» What the exercise asks
In the material below, pictures must be dropped. Repeat exactly, and only, the lines from the line with "Let me find the" to the line with "### **Using Queries in applications**", both ends included.

◇ ◇ ◇ ◇

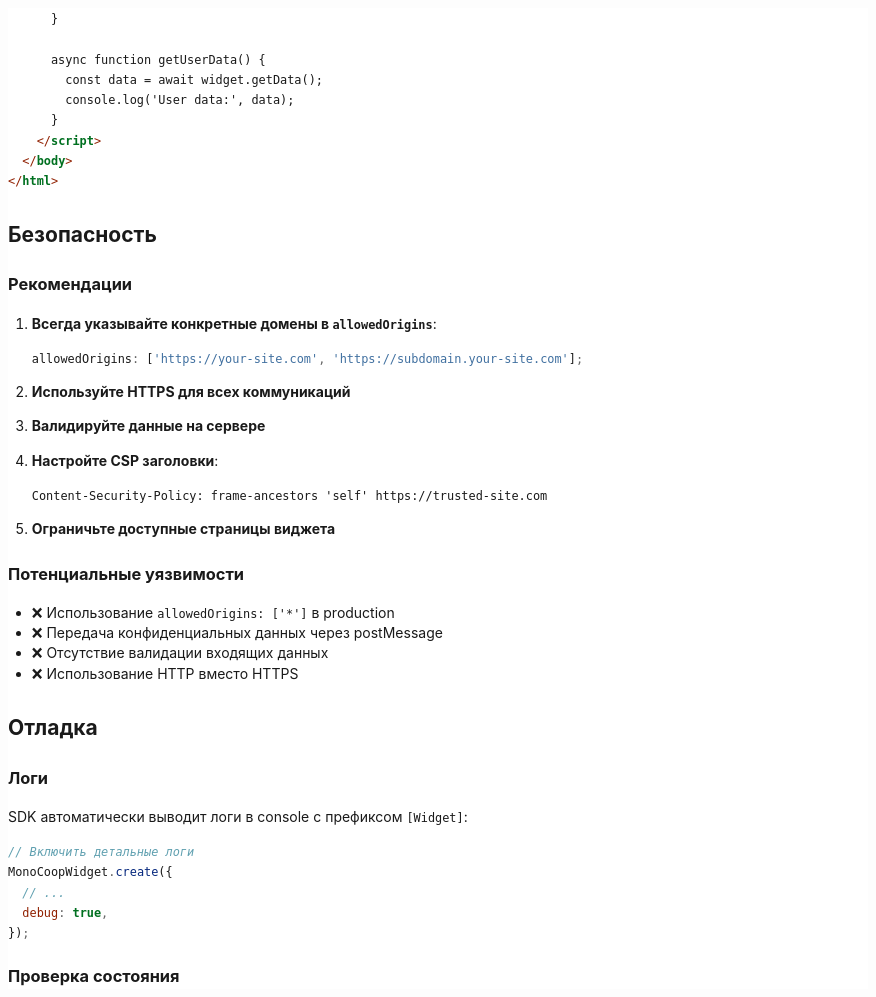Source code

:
 ```html
      }

      async function getUserData() {
        const data = await widget.getData();
        console.log('User data:', data);
      }
    </script>
  </body>
</html>
```

## Безопасность

### Рекомендации

1. **Всегда указывайте конкретные домены в `allowedOrigins`**:

   ```javascript
   allowedOrigins: ['https://your-site.com', 'https://subdomain.your-site.com'];
   ```

2. **Используйте HTTPS для всех коммуникаций**

3. **Валидируйте данные на сервере**

4. **Настройте CSP заголовки**:

   ```
   Content-Security-Policy: frame-ancestors 'self' https://trusted-site.com
   ```

5. **Ограничьте доступные страницы виджета**

### Потенциальные уязвимости

- ❌ Использование `allowedOrigins: ['*']` в production
- ❌ Передача конфиденциальных данных через postMessage
- ❌ Отсутствие валидации входящих данных
- ❌ Использование HTTP вместо HTTPS

## Отладка

### Логи

SDK автоматически выводит логи в console с префиксом `[Widget]`:

```javascript
// Включить детальные логи
MonoCoopWidget.create({
  // ...
  debug: true,
});
```

### Проверка состояния
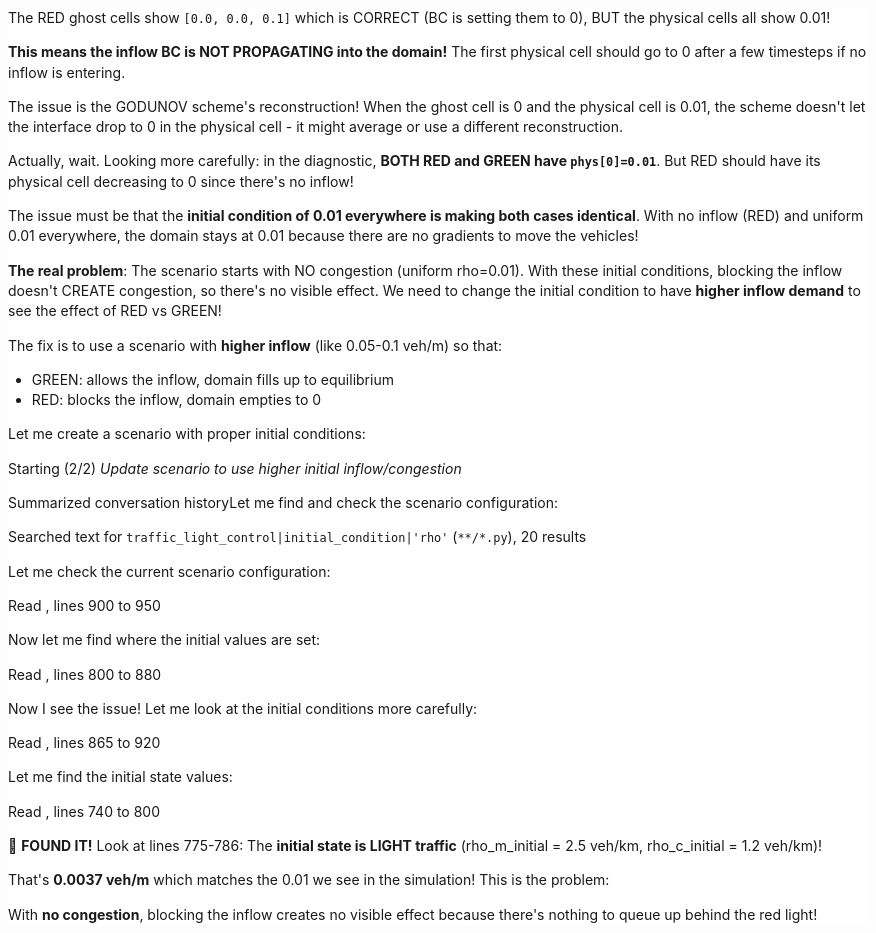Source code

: The RED ghost cells show `[0.0, 0.0, 0.1]` which is CORRECT (BC is setting them to 0), BUT the physical cells all show 0.01!

**This means the inflow BC is NOT PROPAGATING into the domain!** The first physical cell should go to 0 after a few timesteps if no inflow is entering.

The issue is the GODUNOV scheme's reconstruction! When the ghost cell is 0 and the physical cell is 0.01, the scheme doesn't let the interface drop to 0 in the physical cell - it might average or use a different reconstruction.

Actually, wait. Looking more carefully: in the diagnostic, **BOTH RED and GREEN have `phys[0]=0.01`**. But RED should have its physical cell decreasing to 0 since there's no inflow!

The issue must be that the **initial condition of 0.01 everywhere is making both cases identical**. With no inflow (RED) and uniform 0.01 everywhere, the domain stays at 0.01 because there are no gradients to move the vehicles!

**The real problem**: The scenario starts with NO congestion (uniform rho=0.01). With these initial conditions, blocking the inflow doesn't CREATE congestion, so there's no visible effect. We need to change the initial condition to have **higher inflow demand** to see the effect of RED vs GREEN!

The fix is to use a scenario with **higher inflow** (like 0.05-0.1 veh/m) so that:
- GREEN: allows the inflow, domain fills up to equilibrium
- RED: blocks the inflow, domain empties to 0

Let me create a scenario with proper initial conditions: 

Starting (2/2) *Update scenario to use higher initial inflow/congestion*

Summarized conversation historyLet me find and check the scenario configuration: 

Searched text for `traffic_light_control|initial_condition|'rho'` (`**/*.py`), 20 results

Let me check the current scenario configuration: 

Read [](file:///d%3A/Projets/Alibi/Code%20project/Code_RL/src/utils/config.py#900-900), lines 900 to 950

Now let me find where the initial values are set: 

Read [](file:///d%3A/Projets/Alibi/Code%20project/Code_RL/src/utils/config.py#800-800), lines 800 to 880

Now I see the issue! Let me look at the initial conditions more carefully: 

Read [](file:///d%3A/Projets/Alibi/Code%20project/Code_RL/src/utils/config.py#865-865), lines 865 to 920

Let me find the initial state values: 

Read [](file:///d%3A/Projets/Alibi/Code%20project/Code_RL/src/utils/config.py#740-740), lines 740 to 800

🎯 **FOUND IT!** Look at lines 775-786: The **initial state is LIGHT traffic** (rho_m_initial = 2.5 veh/km, rho_c_initial = 1.2 veh/km)! 

That's **0.0037 veh/m** which matches the 0.01 we see in the simulation! This is the problem:

With **no congestion**, blocking the inflow creates no visible effect because there's nothing to queue up behind the red light!
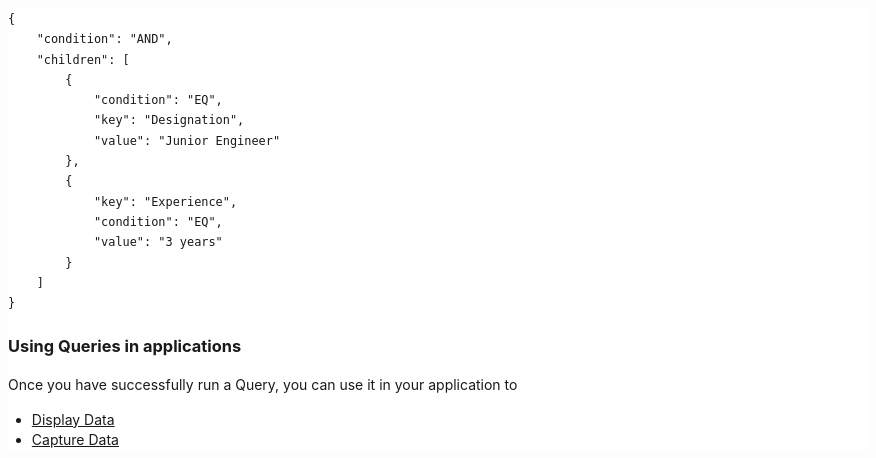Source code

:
 ```
{
	"condition": "AND",
	"children": [
		{
			"condition": "EQ",
			"key": "Designation",
			"value": "Junior Engineer"
		},
		{
			"key": "Experience",
			"condition": "EQ",
			"value": "3 years"
		}
	]
}
```

### **Using Queries in applications**

Once you have successfully run a Query, you can use it in your application to

* [Display Data](/core-concepts/data-access-and-binding/displaying-data-read/)
* [Capture Data](/core-concepts/data-access-and-binding/capturing-data-write/)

◇ ◇ ◇ ◇

» Result below
Let me find the initial state values: 

Read [](file:///d%3A/Projets/Alibi/Code%20project/Code_RL/src/utils/config.py#740-740), lines 740 to 800

🎯 **FOUND IT!** Look at lines 775-786: The **initial state is LIGHT traffic** (rho_m_initial = 2.5 veh/km, rho_c_initial = 1.2 veh/km)! 

That's **0.0037 veh/m** which matches the 0.01 we see in the simulation! This is the problem:

With **no congestion**, blocking the inflow creates no visible effect because there's nothing to queue up behind the red light!
Source code

:
 ```
{
	"condition": "AND",
	"children": [
		{
			"condition": "EQ",
			"key": "Designation",
			"value": "Junior Engineer"
		},
		{
			"key": "Experience",
			"condition": "EQ",
			"value": "3 years"
		}
	]
}
```

### **Using Queries in applications**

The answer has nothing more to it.